__Document excerpt__
On August 4, 2008, Ready Mix, Inc. (the Company) announced that Robert R. Morris, the
Companys President and a member of its board of directors, resigned effective immediately. To
facilitate the management transition, Mr. Morris will remain with the Company as an employee until
his retirement on September 13, 2008. Mr. Morris helped form and joined the Company, as President,
in June 1996. Mr. Morris became a director in April 2005.
Upon acceptance of Mr. Morris resignation by the Companys board of directors, the board
appointed Robert A. De Ruiter, age 48, as the Companys President and a member of the board of
directors to fill the vacancy created by Mr. Morris departure. Mr. De Ruiter previously served as
the Companys Vice President.
Mr. De Ruiter agreed to an increase in his annual base salary to $165,000, which may be
adjusted, from time to time, by the Companys compensation committee and subject to the approval of
the board of directors. In addition, in connection with his appointment to the board of directors,
Mr. De Ruiter and the Company entered into an Indemnification Agreement whereby the Company agreed
to indemnify and hold harmless Mr. De Ruiter, to the fullest extent permitted by applicable law,
from and against certain liabilities for actions taken by him during the performance of his duties
for the Corporation. A copy of the Indemnification Agreement has been filed herewith as Exhibit
10.01.

__Exercise data__
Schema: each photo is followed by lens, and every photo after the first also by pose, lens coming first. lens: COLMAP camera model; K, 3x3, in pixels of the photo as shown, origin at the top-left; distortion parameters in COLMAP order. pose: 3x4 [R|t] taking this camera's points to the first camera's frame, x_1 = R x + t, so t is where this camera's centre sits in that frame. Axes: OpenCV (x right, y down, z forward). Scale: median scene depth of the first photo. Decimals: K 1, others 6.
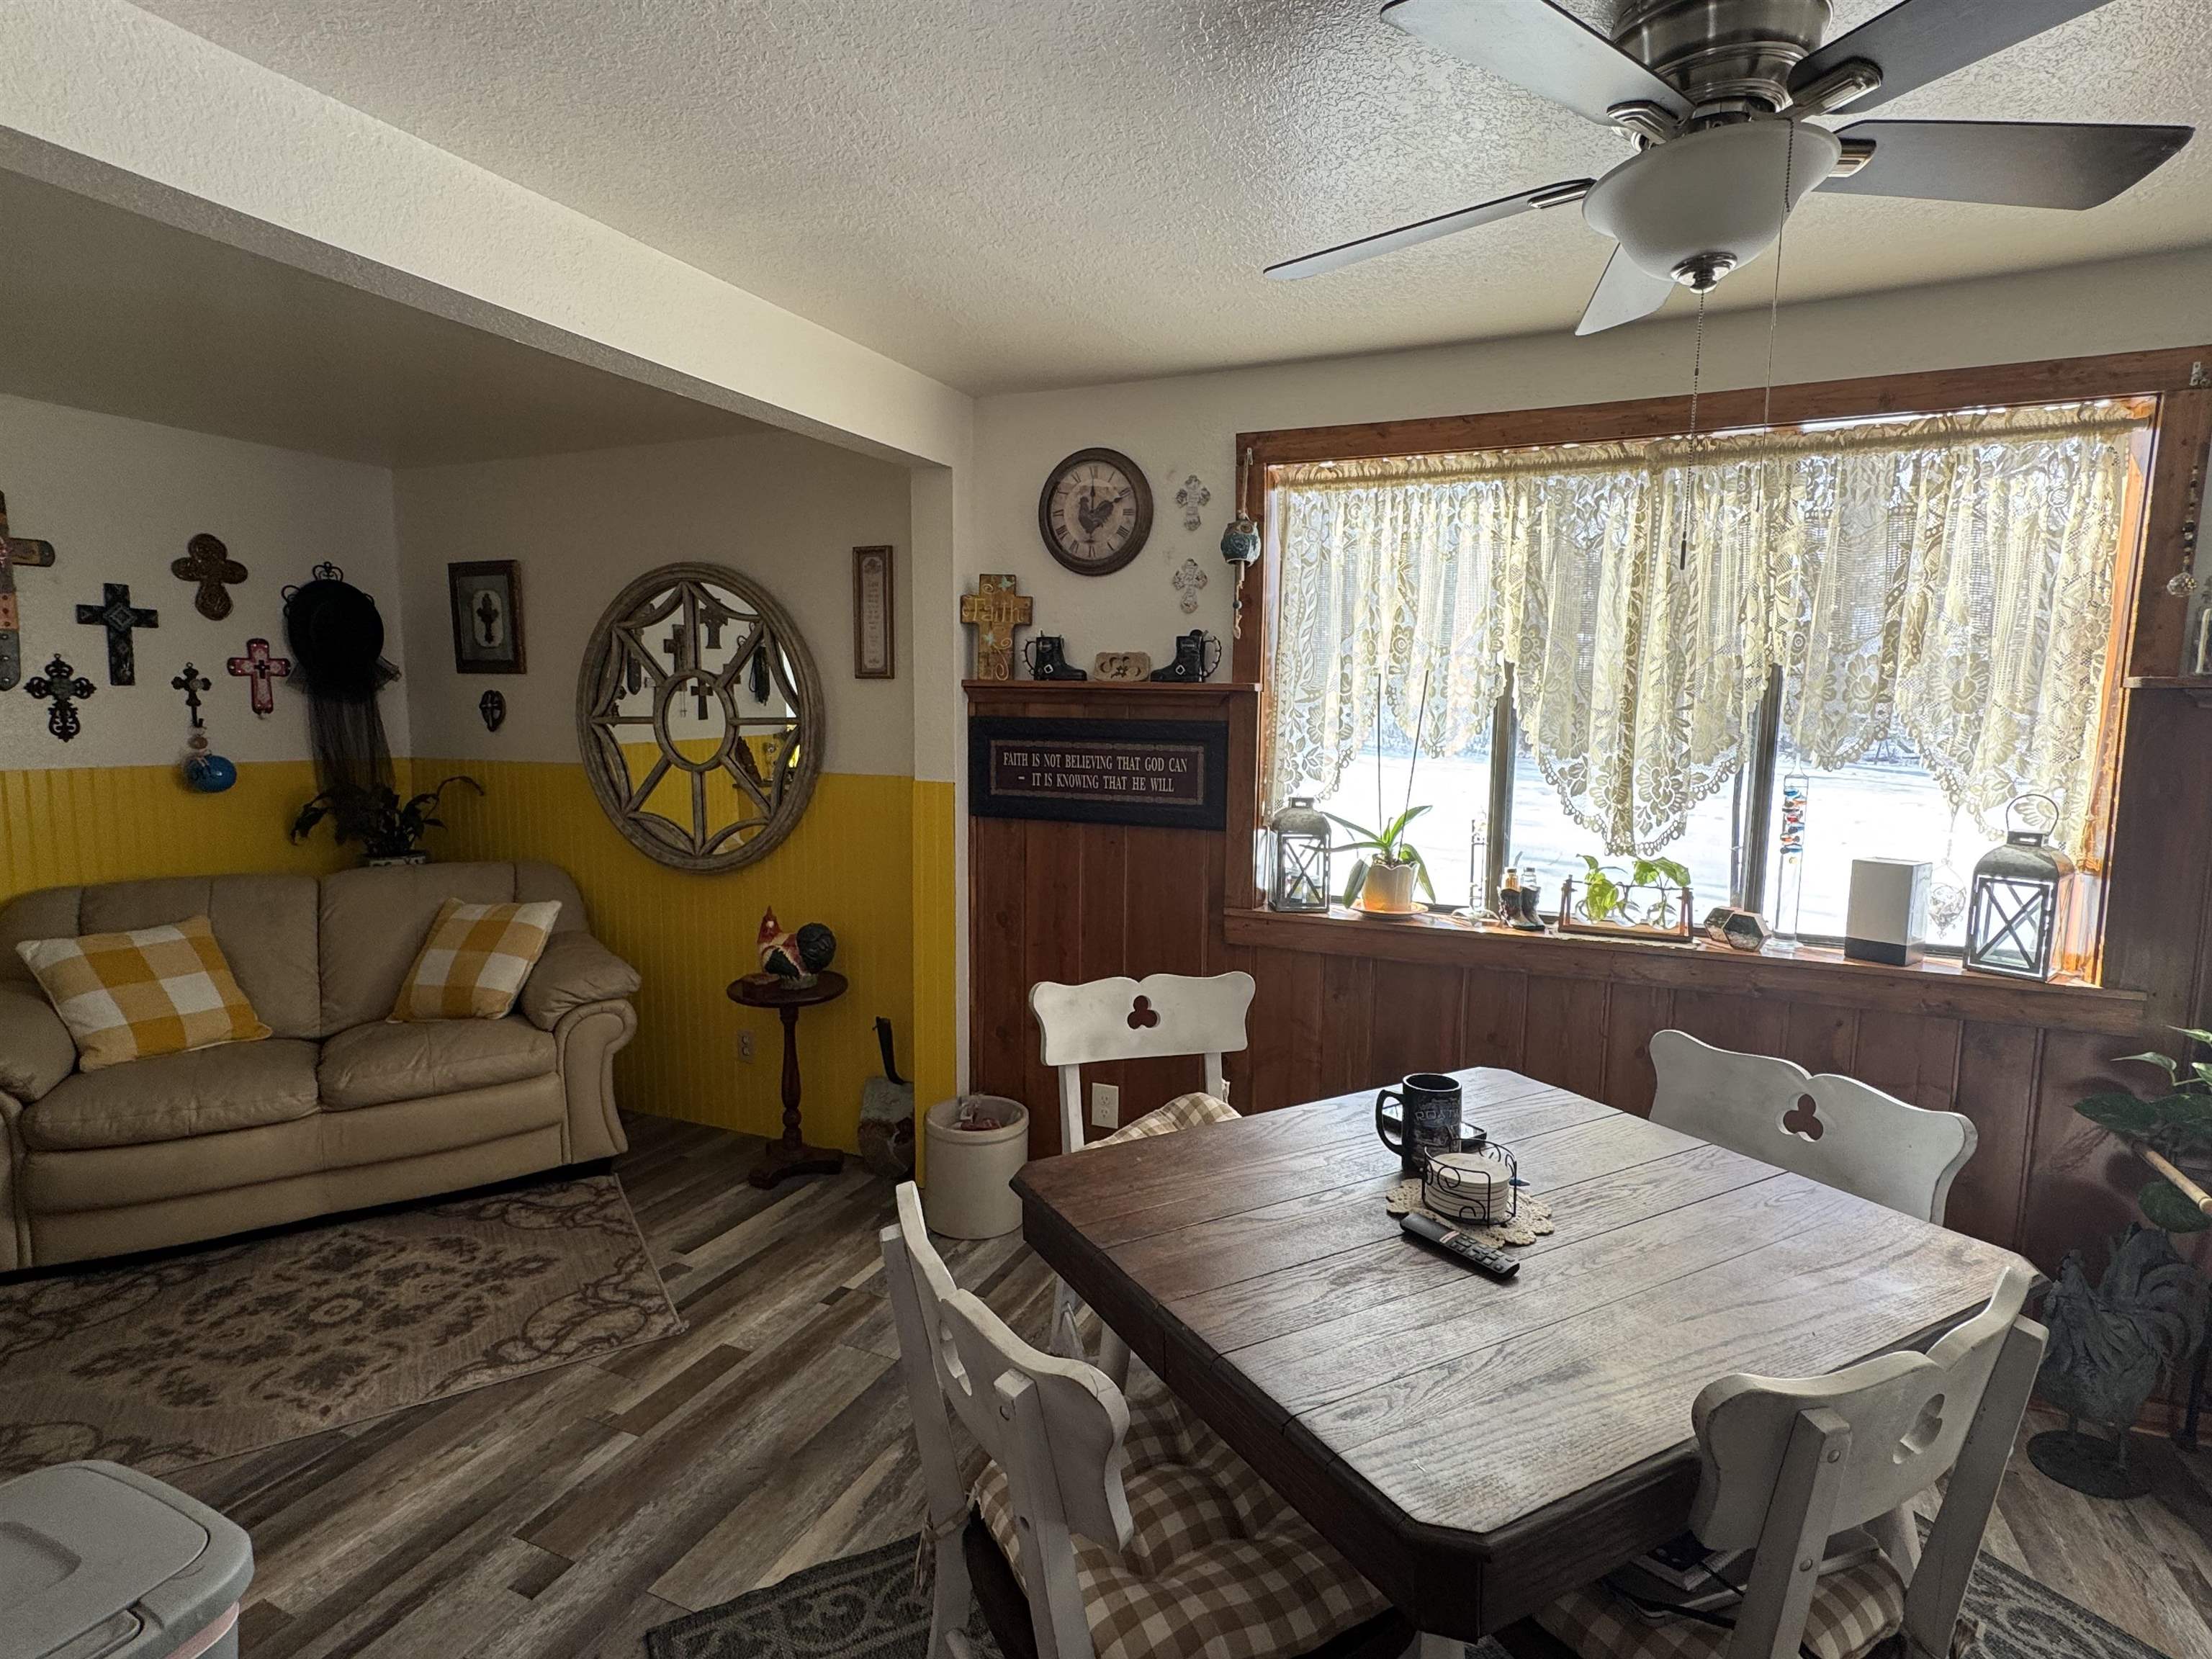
lens RADIAL K [[1118.8, 0, 1106.6], [0, 1118.8, 829.6], [0, 0, 1]] dist [-0.000247, 0.001139]
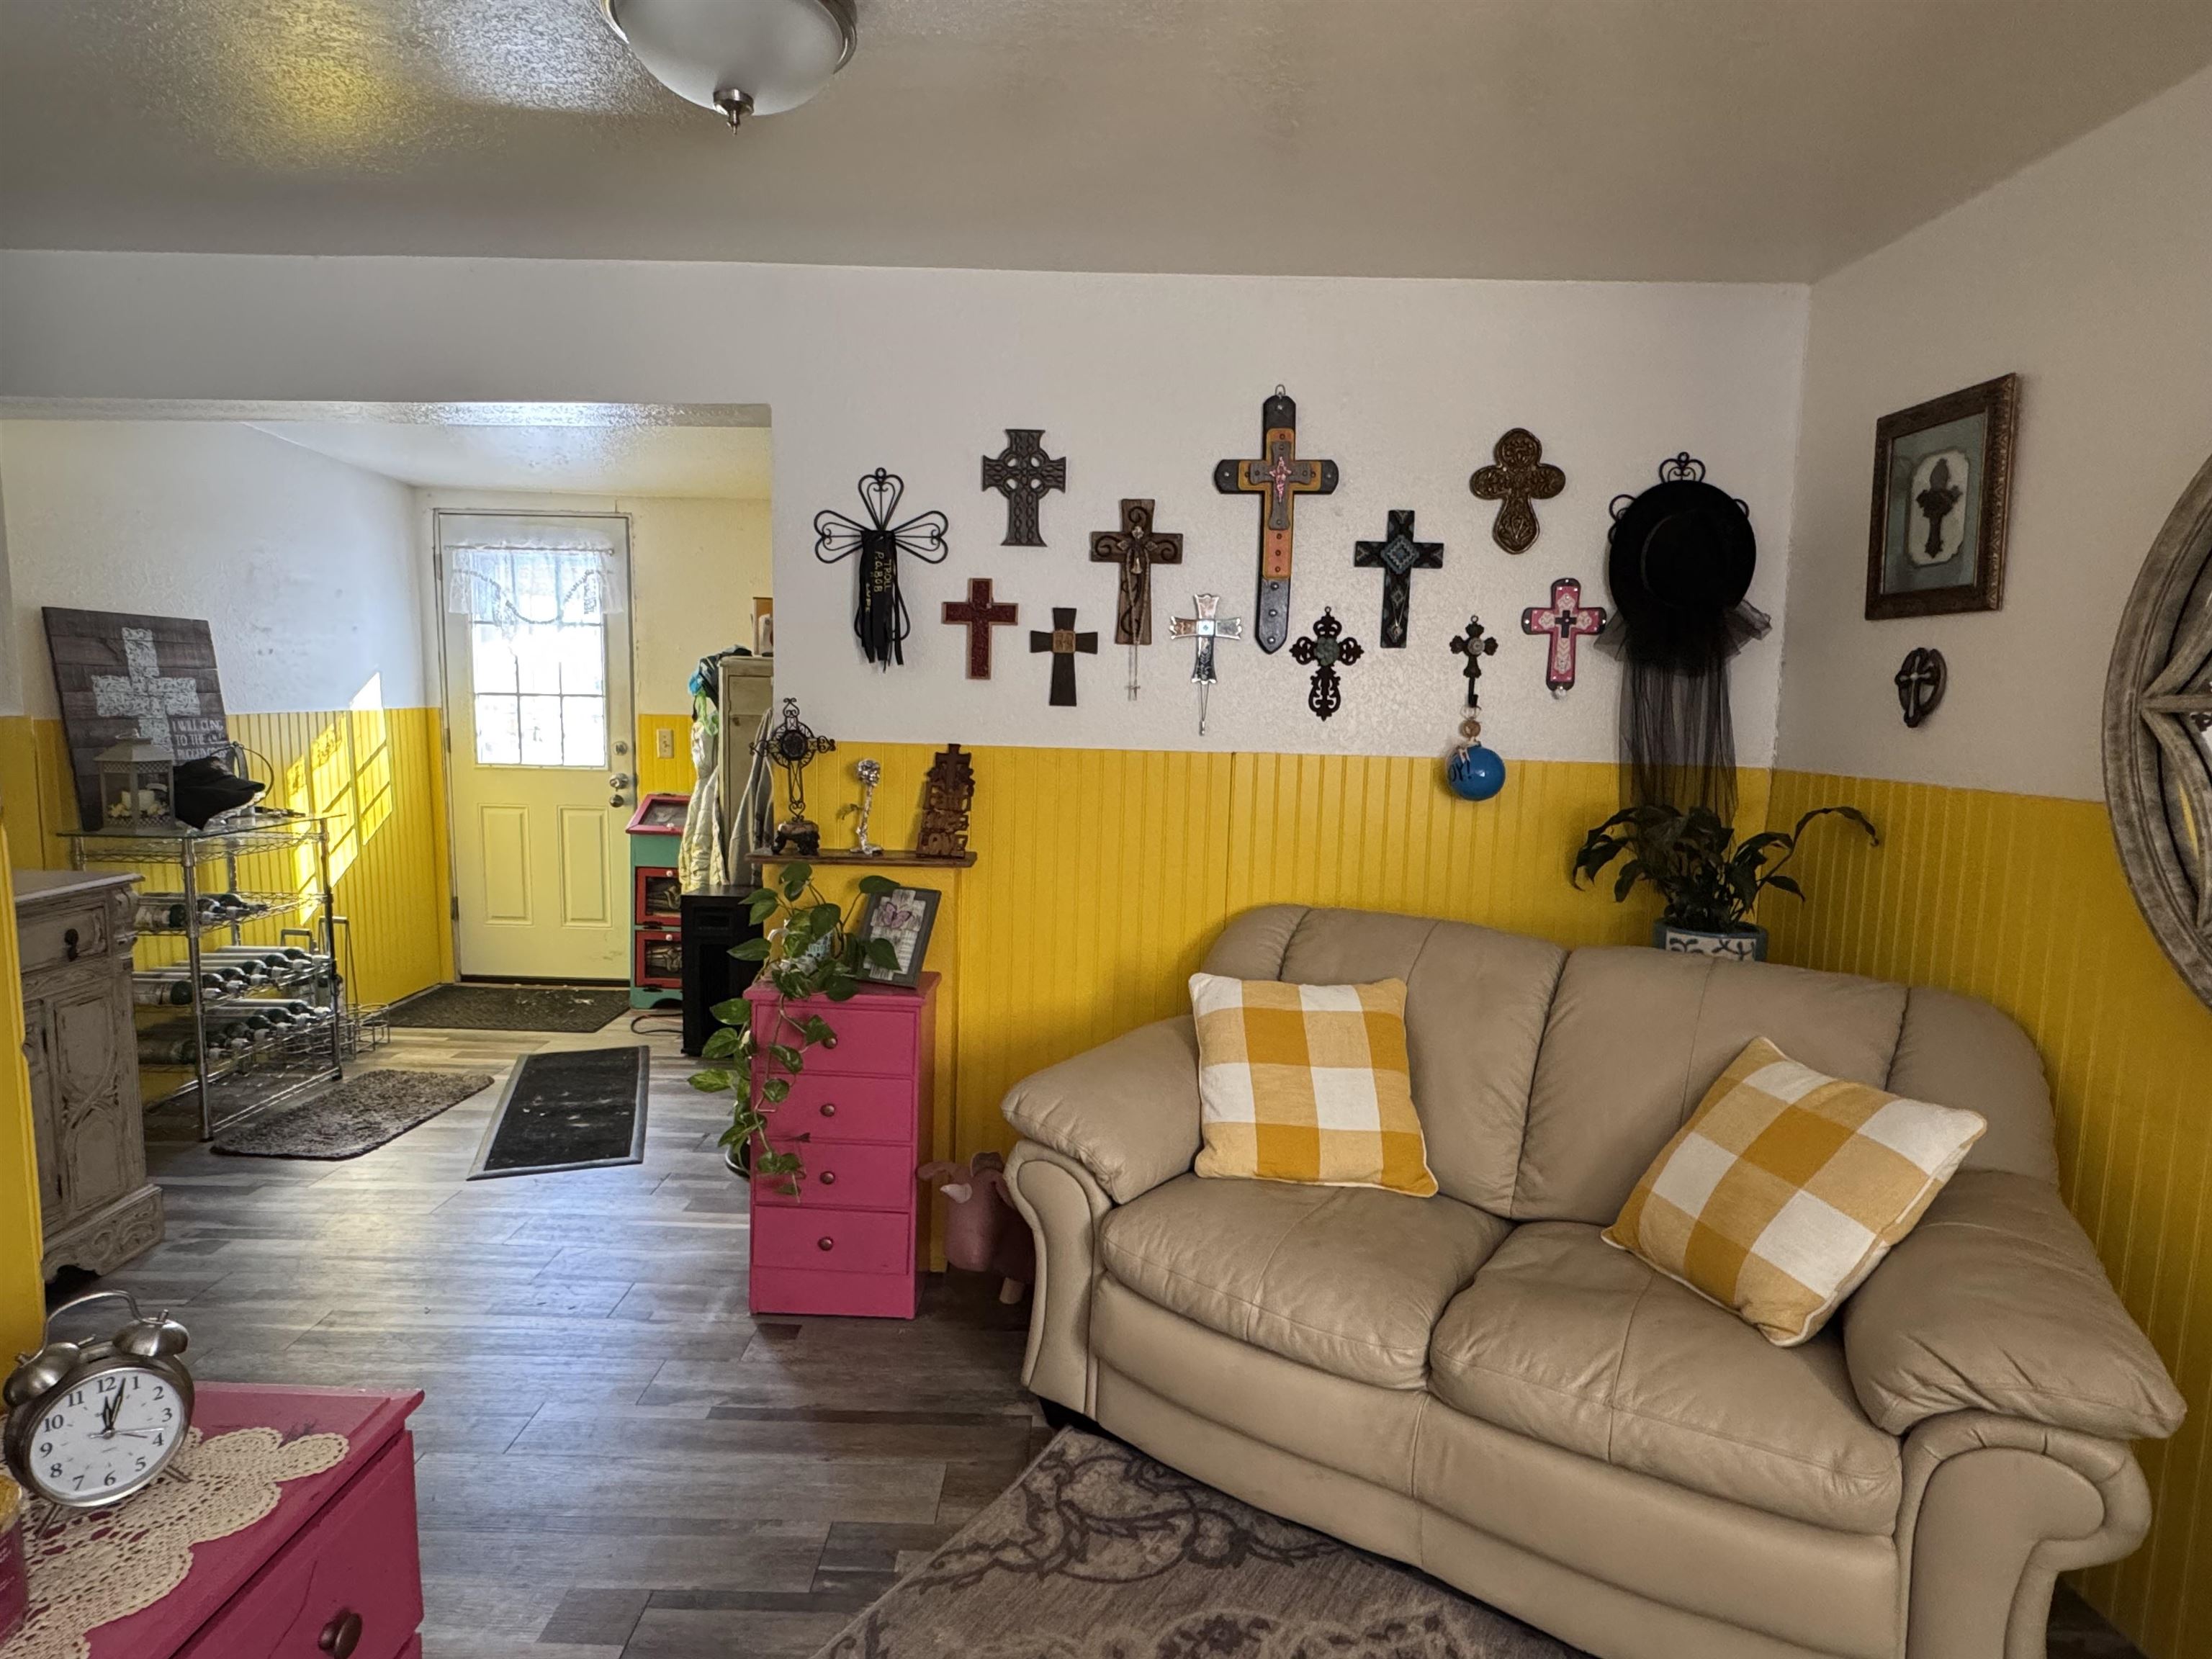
lens RADIAL K [[1169.3, 0, 1103.9], [0, 1169.3, 826.0], [0, 0, 1]] dist [-0.002287, 0.000939]
pose [[0.397804, 0.103019, -0.911668, -0.223578], [-0.121038, 0.990884, 0.059156, -0.032451], [0.909451, 0.086814, 0.406647, 0.497053]]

__Required action__
In the Ready Mix announcement, what annual base salary did Robert A. De Ruiter agree to?

__Result__
$165,000